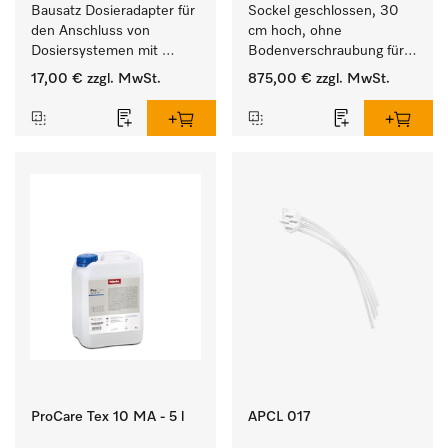
Bausatz Dosieradapter für 
Sockel geschlossen, 30 
den Anschluss von 
cm hoch, ohne 
Dosiersystemen mit 
Bodenverschraubung für 
Wassereinspülung. 
ein ergonomisches Be- 
17,00 €
zzgl. MwSt.
875,00 €
zzgl. MwSt.
und Entladen von 
Waschmaschine und 
Trockner. 
ProCare Tex 10 MA - 5 l
APCL 017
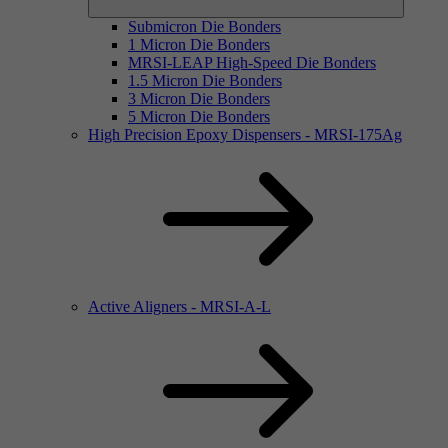
Submicron Die Bonders
1 Micron Die Bonders
MRSI-LEAP High-Speed Die Bonders
1.5 Micron Die Bonders
3 Micron Die Bonders
5 Micron Die Bonders
High Precision Epoxy Dispensers - MRSI-175Ag
Active Aligners - MRSI-A-L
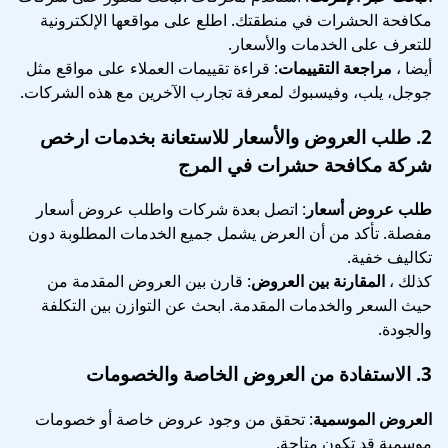
مكافحة الحشرات في منطقتك. اطلع على مواقعها الإلكترونية
للتعرف على الخدمات والأسعار.
أيضا ،
مراجعة التقييمات
: قراءة تقييمات العملاء على مواقع مثل
جوجل، يلب، وفيسبوك لمعرفة تجارب الآخرين مع هذه الشركات.
2.
طلب العروض والأسعار
للاستعانة بخدمات ارخص
شركة مكافحة حشرات في المرج
طلب عروض أسعار
: اتصل بعدة شركات واطلب عروض أسعار
مفصلة. تأكد من أن العرض يشمل جميع الخدمات المطلوبة دون
تكاليف خفية.
كذلك ،
المقارنة بين العروض
: قارن بين العروض المقدمة من
حيث السعر والخدمات المقدمة. ابحث عن التوازن بين التكلفة
والجودة.
3.
الاستفادة من العروض الخاصة والخصومات
العروض الموسمية
: تحقق من وجود عروض خاصة أو خصومات
موسمية قد تكون متاحة.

Work task » Beginning at the line with "المقارنة بين العروض" and ending at the last line of the entries, print every line exactly.

Exercise solution »
المقارنة بين العروض
: قارن بين العروض المقدمة من
حيث السعر والخدمات المقدمة. ابحث عن التوازن بين التكلفة
والجودة.
3.
الاستفادة من العروض الخاصة والخصومات
العروض الموسمية
: تحقق من وجود عروض خاصة أو خصومات
موسمية قد تكون متاحة.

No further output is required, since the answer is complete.